If vector DB is enabled, demonstrate semantic search query.

In [None]:
if OPENAI_ENABLED and PINECONE_ENABLED:
    openai_client = get_openai_client()
    pinecone_index = get_pinecone_client()

    if openai_client and pinecone_index:
        # Example query
        query_text = "What are Microsoft's total assets?"
        print(f"Query: {query_text}\n")

        # Generate query embedding
        query_response = openai_client.embeddings.create(
            model='text-embedding-3-small',
            input=query_text
        )
        query_embedding = query_response.data[0].embedding

        # Search Pinecone
        results = pinecone_index.query(
            vector=query_embedding,
            top_k=3,
            include_metadata=True
        )

        print(f"Top {len(results['matches'])} results:\n")
        for i, match in enumerate(results['matches']):
            print(f"Result {i+1}:")
            print(f"  Score: {match['score']:.4f}")
            print(f"  Section: {match['metadata']['section']}")
            print(f"  Chunk ID: {match['id']}")
            print()
    else:
        print("⚠️  Clients not available")
else:
    print("⚠️  Vector search requires OpenAI and Pinecone")
    print("   This is an optional enhancement feature")

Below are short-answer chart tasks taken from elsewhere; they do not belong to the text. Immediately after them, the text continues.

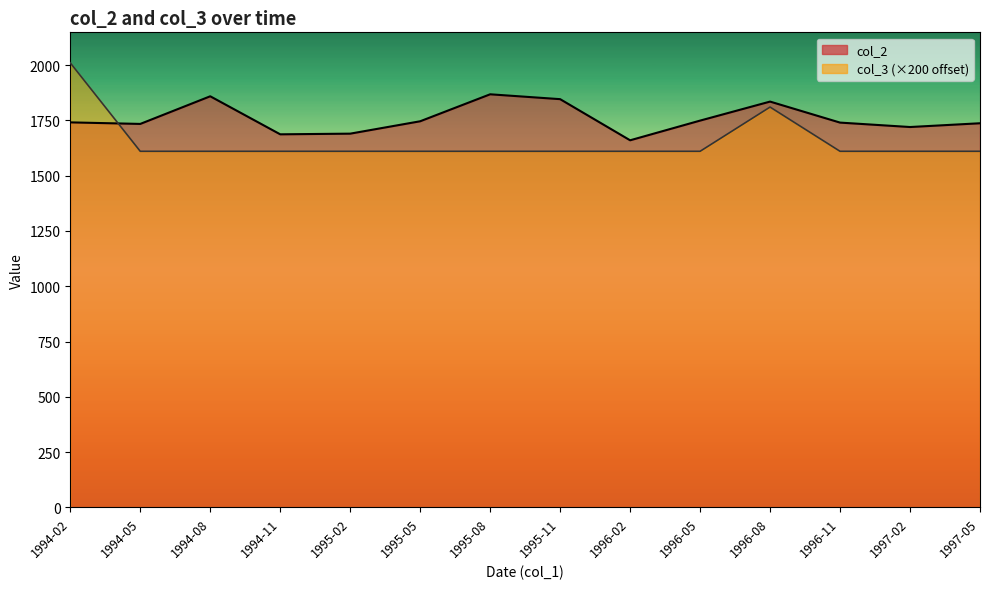

True or false: col_3 has a value of 968.2 at 1994-05.

False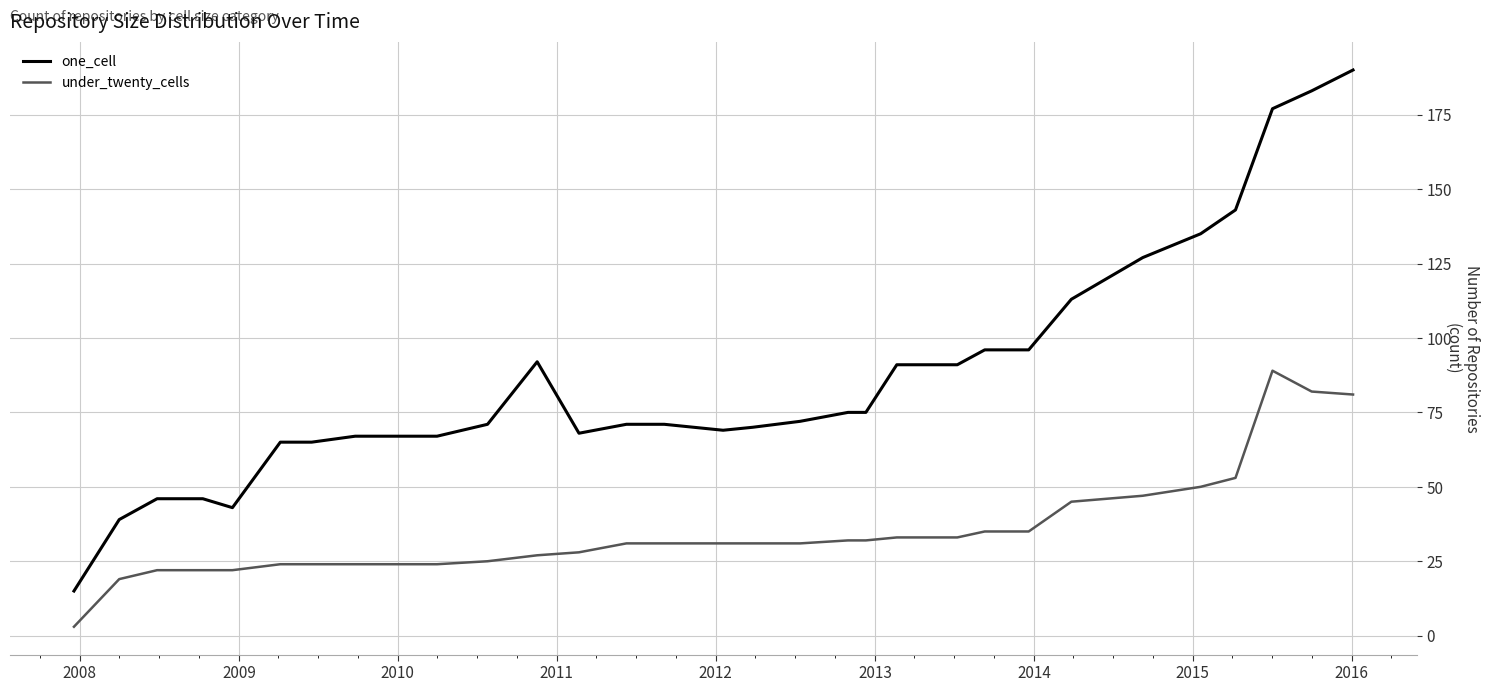

List the series in order of their overall mean, lowest first.

under_twenty_cells, one_cell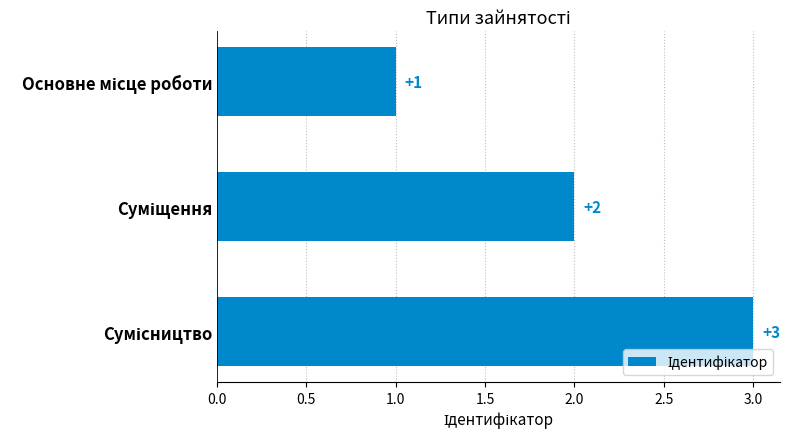

Count the values in the range 1 to 3.

3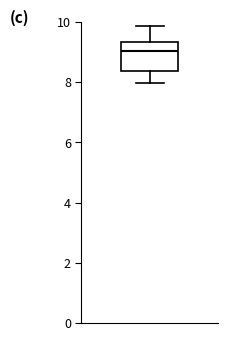

Read this box plot against the y-axis: the position of the median line, the range covered by the box, and the ends of both whiskers. The values are not printed on the chart, so give them approximately, as read against the axis.

median 9.0, box 8.4 to 9.4, whiskers 8.0 to 9.8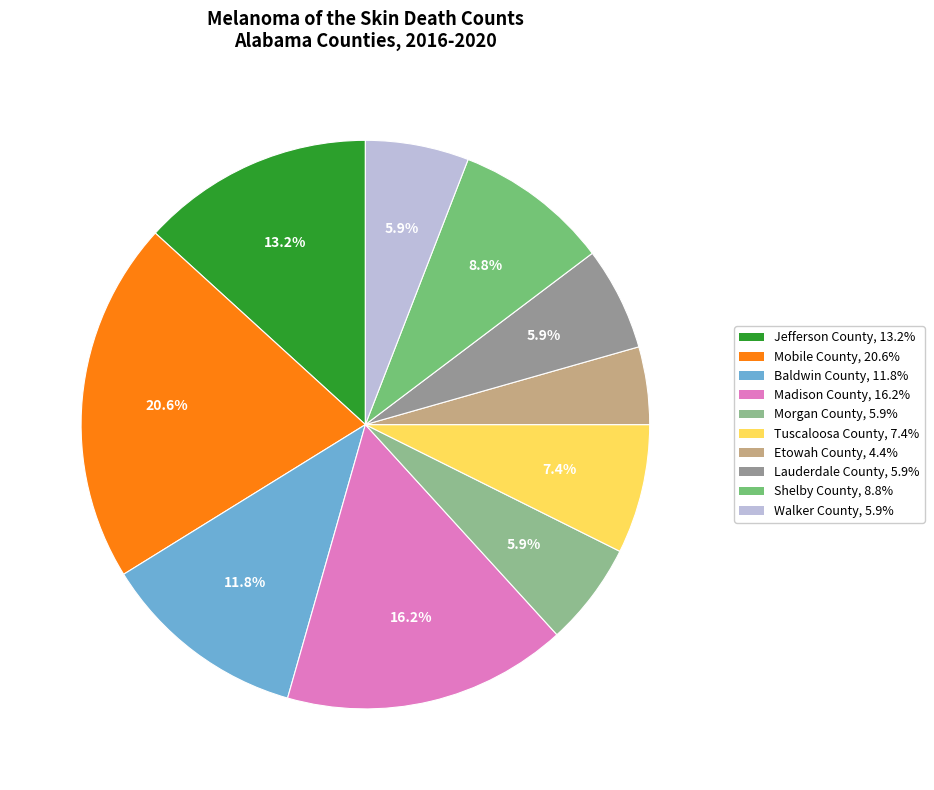

How many slices are in this pie chart?

10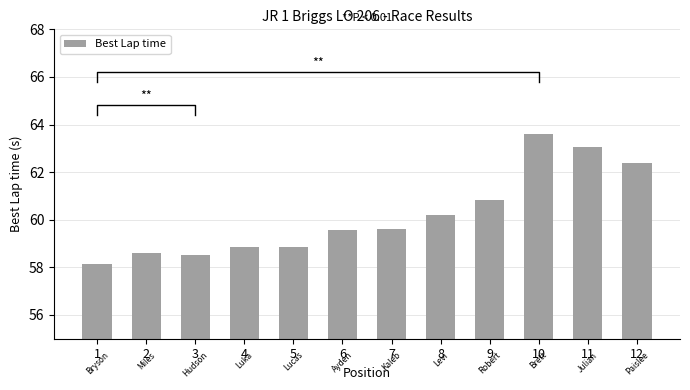

List the labels in order of value, smallest first.

1, 3, 2, 4, 5, 6, 7, 8, 9, 12, 11, 10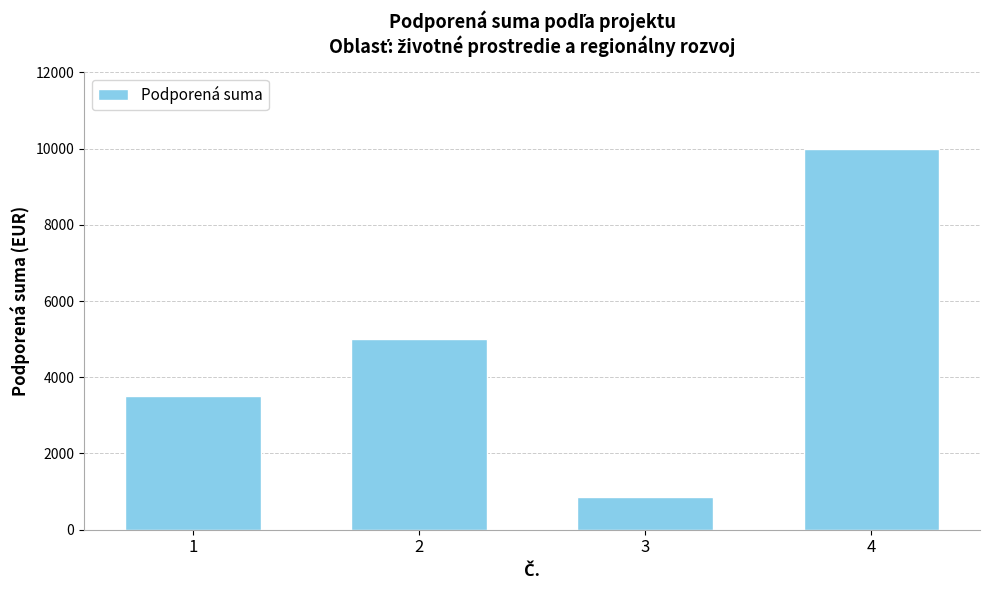

Read the value at 4.

10000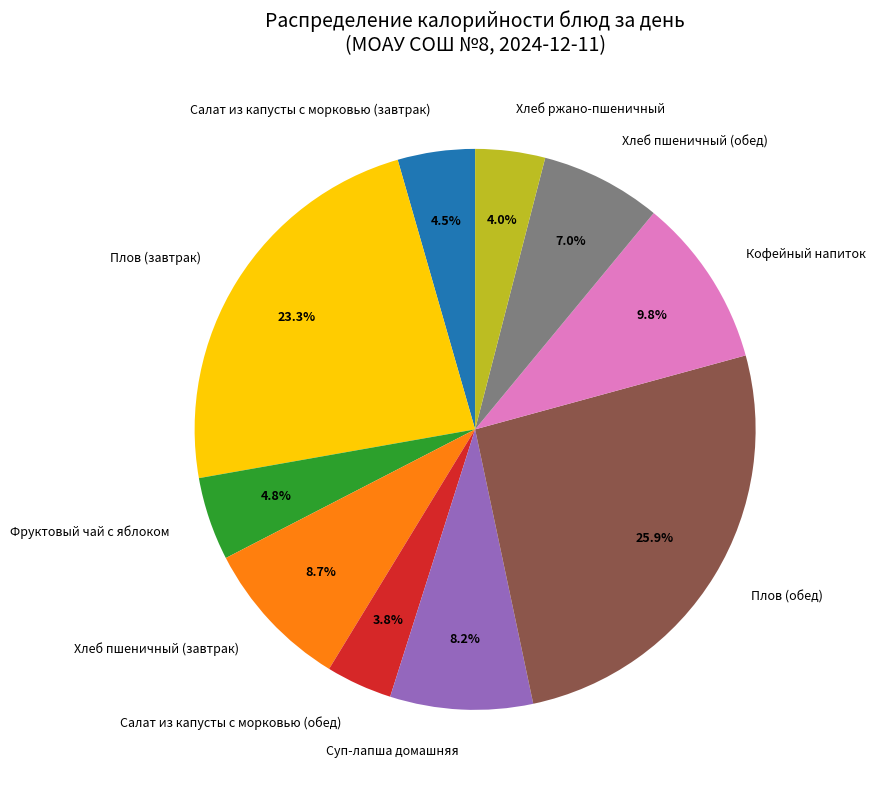

Which slice is the largest?

Плов (обед)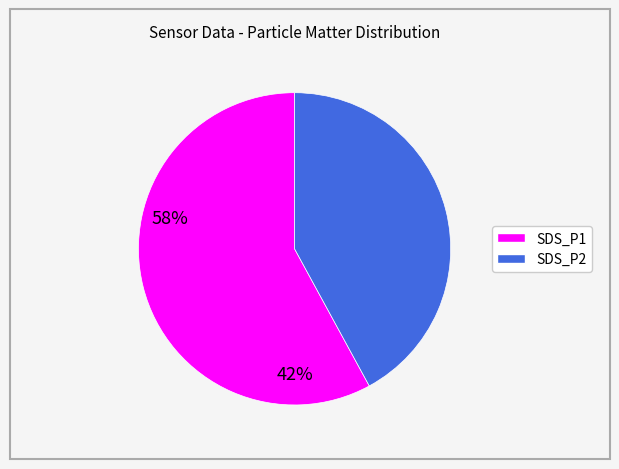

Does SDS_P1 represent more than half of the total?

Yes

# Expected: Top 3 relevant chunks for the query

## Summary

In this notebook, you learned:

1. ✅ **Download SEC filings** from EDGAR API with rate limiting compliance
2. ✅ **Extract regulatory sections** (Item 1, 1A, 7, 8) while preserving boundaries
3. ✅ **Parse XBRL financial data** from standardized tags
4. ✅ **Create compliance-aware chunks** that preserve SOX Section 404 requirements
5. ✅ **Generate audit trails** with SHA-256 hashes for each chunk
6. ✅ **Tag chunks with metadata** for temporal queries and compliance reporting

### Key Takeaways:

- **Section boundaries must be preserved** - Don't split regulatory sections mid-content
- **Financial tables are atomic** - Balance sheets, income statements must stay intact
- **Chunk overlap is critical** - Prevents context loss across boundaries (15-20% overlap)
- **Metadata enables compliance** - Fiscal periods, tickers, sections required for audit trails
- **Rate limiting is enforced** - SEC blocks IPs exceeding 10 req/sec (not optional)

### Next Steps:

1. Process multiple companies' filings in batch
2. Implement cross-company comparative queries
3. Add material event monitoring (8-K filings)
4. Build audit-ready reporting system

See the **README.md** for the complete Decision Card and Common Failures reference.